<<<<

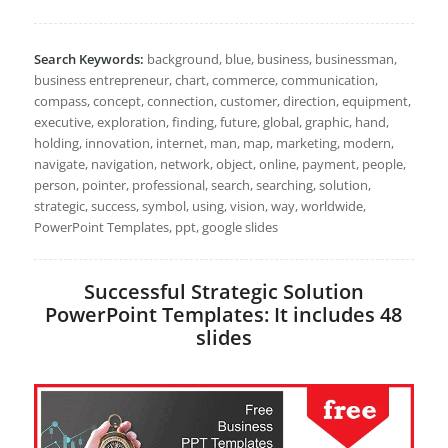
Search Keywords:
background, blue, business, businessman,
business entrepreneur, chart, commerce, communication,
compass, concept, connection, customer, direction, equipment,
executive, exploration, finding, future, global, graphic, hand,
holding, innovation, internet, man, map, marketing, modern,
navigate, navigation, network, object, online, payment, people,
person, pointer, professional, search, searching, solution,
strategic, success, symbol, using, vision, way, worldwide,
PowerPoint Templates, ppt, google slides
Successful Strategic Solution
PowerPoint Templates: It includes 48
slides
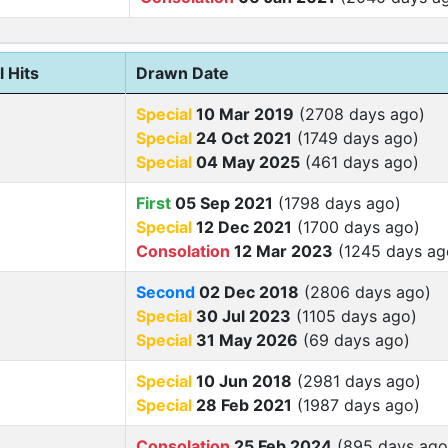
l Hits
Drawn Date
Special
10 Mar 2019
(2708 days ago)
Special
24 Oct 2021
(1749 days ago)
Special
04 May 2025
(461 days ago)
First
05 Sep 2021
(1798 days ago)
Special
12 Dec 2021
(1700 days ago)
Consolation
12 Mar 2023
(1245 days ag
Second
02 Dec 2018
(2806 days ago)
Special
30 Jul 2023
(1105 days ago)
Special
31 May 2026
(69 days ago)
Special
10 Jun 2018
(2981 days ago)
Special
28 Feb 2021
(1987 days ago)
Consolation
25 Feb 2024
(895 days ago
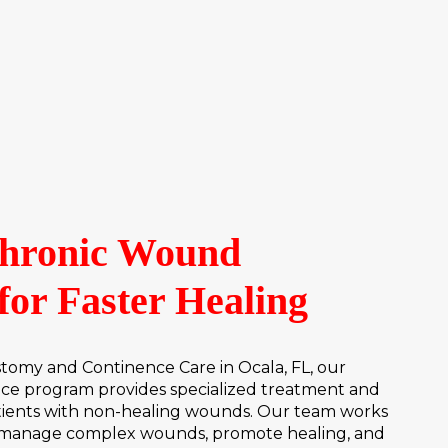
Chronic Wound
for Faster Healing
my and Continence Care in Ocala, FL, our
ce program provides specialized treatment and
tients with non-healing wounds. Our team works
to manage complex wounds, promote healing, and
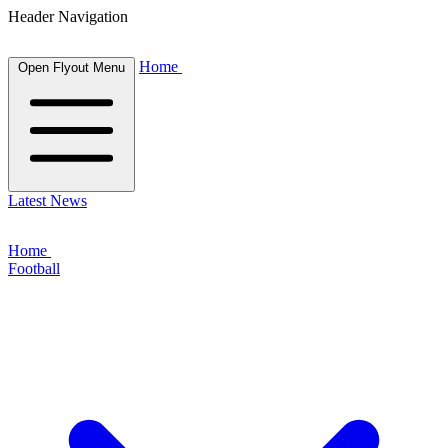
Header Navigation
Home
Open Flyout Menu
Latest News
Home
Football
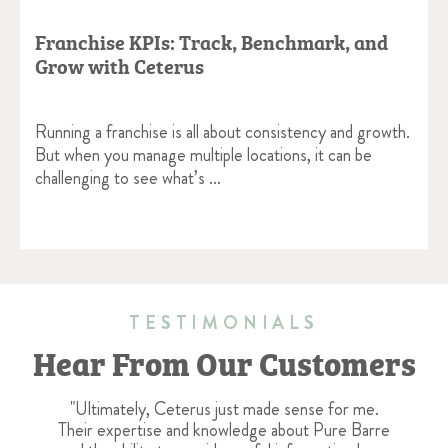
Franchise KPIs: Track, Benchmark, and
Grow with Ceterus
Running a franchise is all about consistency and growth.
But when you manage multiple locations, it can be
challenging to see what’s …
TESTIMONIALS
Hear From Our Customers
"Ultimately, Ceterus just made sense for me.
Their expertise and knowledge about Pure Barre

>>>>

Exactly as written, give every entry again, but not the pictures.

* [Solution]:
Search Keywords:
background, blue, business, businessman,
business entrepreneur, chart, commerce, communication,
compass, concept, connection, customer, direction, equipment,
executive, exploration, finding, future, global, graphic, hand,
holding, innovation, internet, man, map, marketing, modern,
navigate, navigation, network, object, online, payment, people,
person, pointer, professional, search, searching, solution,
strategic, success, symbol, using, vision, way, worldwide,
PowerPoint Templates, ppt, google slides
Successful Strategic Solution
PowerPoint Templates: It includes 48
slides
l Hits
Drawn Date
Special
10 Mar 2019
(2708 days ago)
Special
24 Oct 2021
(1749 days ago)
Special
04 May 2025
(461 days ago)
First
05 Sep 2021
(1798 days ago)
Special
12 Dec 2021
(1700 days ago)
Consolation
12 Mar 2023
(1245 days ag
Second
02 Dec 2018
(2806 days ago)
Special
30 Jul 2023
(1105 days ago)
Special
31 May 2026
(69 days ago)
Special
10 Jun 2018
(2981 days ago)
Special
28 Feb 2021
(1987 days ago)
Consolation
25 Feb 2024
(895 days ago
Chronic Wound
for Faster Healing
my and Continence Care in Ocala, FL, our
ce program provides specialized treatment and
tients with non-healing wounds. Our team works
to manage complex wounds, promote healing, and
Header Navigation
Home
Open Flyout Menu
Latest News
Home
Football
Franchise KPIs: Track, Benchmark, and
Grow with Ceterus
Running a franchise is all about consistency and growth.
But when you manage multiple locations, it can be
challenging to see what’s …
TESTIMONIALS
Hear From Our Customers
"Ultimately, Ceterus just made sense for me.
Their expertise and knowledge about Pure Barre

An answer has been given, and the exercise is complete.